If that’s what’s at stake, as the GIEM suggests, it’s worth asking whether there are ways to work systematically to revive the spirit of dignity and liberty that is the foundation of innovism.
Recently, FP Analytics, the independent research division of Foreign Policymagazine, published a study that highlights the roles played by independent think tanks in protecting the norms of liberal democracy, respect for human rights, and the market-friendly policies associated with rising living standards. Such organizations leverage relatively small budgets into big changes in the climate of ideas. The results, especially in poor countries and poor communities, are breathtaking. For example, the Center for Development and Enterprise Great Lakes, a central African think tank, initiated and pushed through a campaign to free cross-border trade from interventions, obstructions, and crippling paperwork and taxes that had subjected traders – 80% of whom are women – to extortion, shakedowns, and abuse, including rape. Closer to home, the Beacon Center in Tennessee has made the state a leader in removing licensing restrictions that had stood in the way of people starting a business or getting a job. Of course, think tanks also work more broadly to celebrate insights that should be spread outside the halls of academia. One example is Caminos de la Libertad in Mexico City, which will be honoring Dierdre McCloskey with its prestigious “Una Vida por la Libertad” annual award on October 11.

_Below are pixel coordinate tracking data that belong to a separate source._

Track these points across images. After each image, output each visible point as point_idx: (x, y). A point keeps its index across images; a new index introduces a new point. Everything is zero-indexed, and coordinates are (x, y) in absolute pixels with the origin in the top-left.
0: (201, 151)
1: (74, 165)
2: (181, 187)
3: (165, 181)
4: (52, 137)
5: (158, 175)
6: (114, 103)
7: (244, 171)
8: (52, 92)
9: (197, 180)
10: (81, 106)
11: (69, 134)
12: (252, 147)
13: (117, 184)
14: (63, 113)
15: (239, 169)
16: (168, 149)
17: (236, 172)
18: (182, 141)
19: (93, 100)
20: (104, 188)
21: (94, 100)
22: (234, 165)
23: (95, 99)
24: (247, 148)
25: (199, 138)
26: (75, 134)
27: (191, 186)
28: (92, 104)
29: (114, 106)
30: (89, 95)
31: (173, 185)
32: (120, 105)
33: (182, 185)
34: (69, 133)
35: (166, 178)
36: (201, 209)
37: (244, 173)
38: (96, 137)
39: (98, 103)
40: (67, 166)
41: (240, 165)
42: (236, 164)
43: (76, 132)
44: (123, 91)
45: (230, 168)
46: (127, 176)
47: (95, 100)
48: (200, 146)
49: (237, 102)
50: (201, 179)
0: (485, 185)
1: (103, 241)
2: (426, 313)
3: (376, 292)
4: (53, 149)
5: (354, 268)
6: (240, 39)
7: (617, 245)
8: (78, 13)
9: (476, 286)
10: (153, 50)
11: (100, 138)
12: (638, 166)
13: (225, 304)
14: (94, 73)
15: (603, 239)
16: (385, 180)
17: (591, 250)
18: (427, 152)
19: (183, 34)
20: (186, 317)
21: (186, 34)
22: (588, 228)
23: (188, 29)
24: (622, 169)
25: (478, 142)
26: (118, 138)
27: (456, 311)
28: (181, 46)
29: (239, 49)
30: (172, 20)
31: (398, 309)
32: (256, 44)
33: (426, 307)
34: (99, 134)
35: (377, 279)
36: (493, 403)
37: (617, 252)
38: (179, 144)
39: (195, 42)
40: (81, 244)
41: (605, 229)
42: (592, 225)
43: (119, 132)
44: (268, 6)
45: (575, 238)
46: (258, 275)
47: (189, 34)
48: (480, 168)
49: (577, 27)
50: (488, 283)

I hope that Professor McCloskey receives a call that same day from the Nobel committee. Such a much-deserved recognition would spotlight the central challenge of our day: reviving respect for those who innovate to improve our lives and for the free markets that test those innovations. As McCloskey notes, capital is far less important than ideas. We strive to leave wealth to our children, but if we deprive them of the idea of liberty, future generations will be poorer in both spirit and in body.